“Let’s find her first, eh?” said de Tracy.
“Oh, we will,” said Fitzurse. He licked a snowflake from his top lip and savored its cold purity. “We will.”
CHAPTER 13
“This looks as good a place as any.” Benedict brought Quercus to a halt in a clearing surrounded by dense stands of leafless trees and the occasional thick evergreen. To Theodosia, his voice sounded oddly deadened by the trees and the thickly falling snow. Huge, dry flakes replaced the earlier powdery fall, descending in a multitude of tiny rustles that whitened the whole world.
The horse blew out a heavy snort from his efforts and put a hopeful nose to the ground to search for food.
“Stay where you are and I’ll get you down.” Benedict dismounted from behind her and came into view at the horse’s head. Snow plastered his black hat and the shoulders of his woolen cloak.
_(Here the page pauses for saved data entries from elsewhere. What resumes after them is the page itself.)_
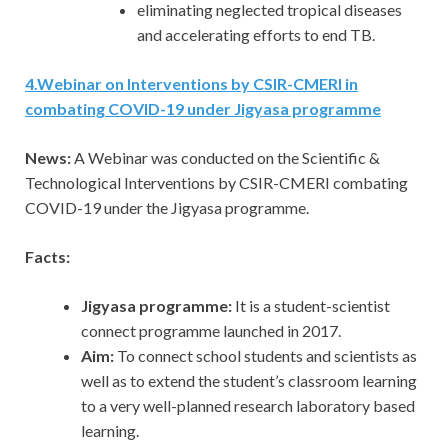
eliminating neglected tropical diseases
and accelerating efforts to end TB.
4
.
Webinar on Interventions by CSIR-CMERI in
combating COVID-19 under Jigyasa programme
News:
A Webinar was conducted on the Scientific &
Technological Interventions by CSIR-CMERI combating
COVID-19 under the Jigyasa programme.
Facts:
Jigyasa programme:
It is a student-scientist
connect programme launched in 2017.
Aim:
To connect school students and scientists as
well as to extend the student’s classroom learning
to a very well-planned research laboratory based
learning.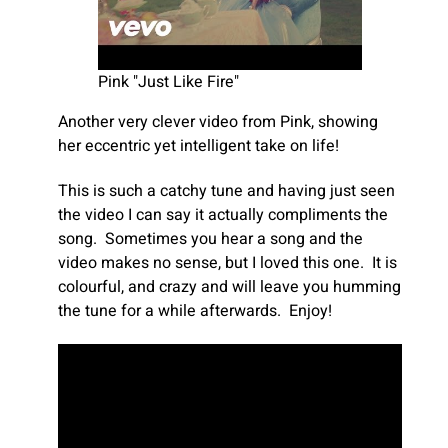
Pink "Just Like Fire"
Another very clever video from Pink, showing
her eccentric yet intelligent take on life!
This is such a catchy tune and having just seen
the video I can say it actually compliments the
song. Sometimes you hear a song and the
video makes no sense, but I loved this one. It is
colourful, and crazy and will leave you humming
the tune for a while afterwards. Enjoy!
Ignoring his offer, she slid down herself from the animal. She could not bear his touch on her. On the long ride, as she’d turned things over and over in her mind, the suspicions that had been whispering at its corners had become a deafening chorus of certainty. Now it was time to bring her challenge to him. As she stamped her feet hard to return sensation to them, clumps of dry snow fell from her shawl and skirt.
Benedict led the horse to a nearby fallen tree and tethered him there, then removed their bundle of clothing from behind the saddle.
Theodosia huddled into her shawl, tensed for her task.
“You’ll get covered if you don’t move.” Benedict came over to her, his dark lashes pale with stuck snowflakes as he looked down to rummage beneath his cloak.
“That is of no consequence.”
Her sharp tone made him raise his gaze to her as he drew out a flint and fire steel. “It is if you’re buried in a snowdrift.” His words jested, but his look was careful, alert.
“How did you persuade that Jew to lend you the money for Quercus?”
He stiffened. “It’s part of being in the world, Sister. People deal in money all the time.” He walked away to the base of a sheltering evergreen.
She followed him. “Do not dismiss me. You have not answered my question.”
He squatted down to gather small twigs and dried leaves together. “I have.”
“You have not. I remember from my manuscripts that Jews will only lend if you have means to pay them back.”
“Then you’ve a good memory, Sister.” Benedict hunched over the pile he’d created, busying himself with hard strikes of the flint against the steel.
“But you had nothing with you to pay him back. Neither had you anything to give him in exchange.”
A tiny orange flame flared from the leaves, and he sheltered it with one hand as he placed a couple of twigs on it. “If you say so.” He didn’t look round at her.
“You gave him something, Benedict.”
He said nothing, just piled the fire higher as the flames took hold.
“Something that was worth a great deal. At least have the honesty to tell me, and not have me drag it from you.”
“All right, then.” He got to his feet, watching her face.
She clutched her fists tight as she waited for his answer.
“I took your cross. At Gilbert’s. And then I sold it. Are you satisfied?”
I was right. “You stole my crucifix? Sold it to a…to a Jew?” Her outraged cry, pent up for many miles, tore through the trees.
“Yes. And it doesn’t matter, it doesn’t matter who I sold it to. We got the money, we got the horse.” His voice climbed too.
“No, you got the money. You got the horse. To do that, you stole my most treasured possession from me. My symbol of Christ’s suffering, and you traded it with one of the people who had put him there. Does your heartlessness know no bounds?”
He snorted in disgust. “I could say the same for your stupidity. No one but the Jews can lend, thanks to your precious church’s rules. That man in Knaresborough is no better or worse than you or me. And I would say better. He traded with me, without fuss or bother, when he could have called on the constable. A rood of that value was suspicious, but he let it pass.”
“How very convenient for you: the moneylender and the thief, gentlemen both.”
“I’m not proud of what I did. But I had to do it. We had to get out of Knaresborough, and we have to find your mother. And that will take money.” The suspicion of shame flickered in his eyes. “I had nothing. Nothing. But you had.”
Cold no longer with the anger that pulsed through her, she nodded slowly. “Well, now I know you for what you really are.”
“Like I know you for what you really are.” Anger quickened his words. “Listen to yourself! You care more for a piece of metal than you do for your life, for my life.”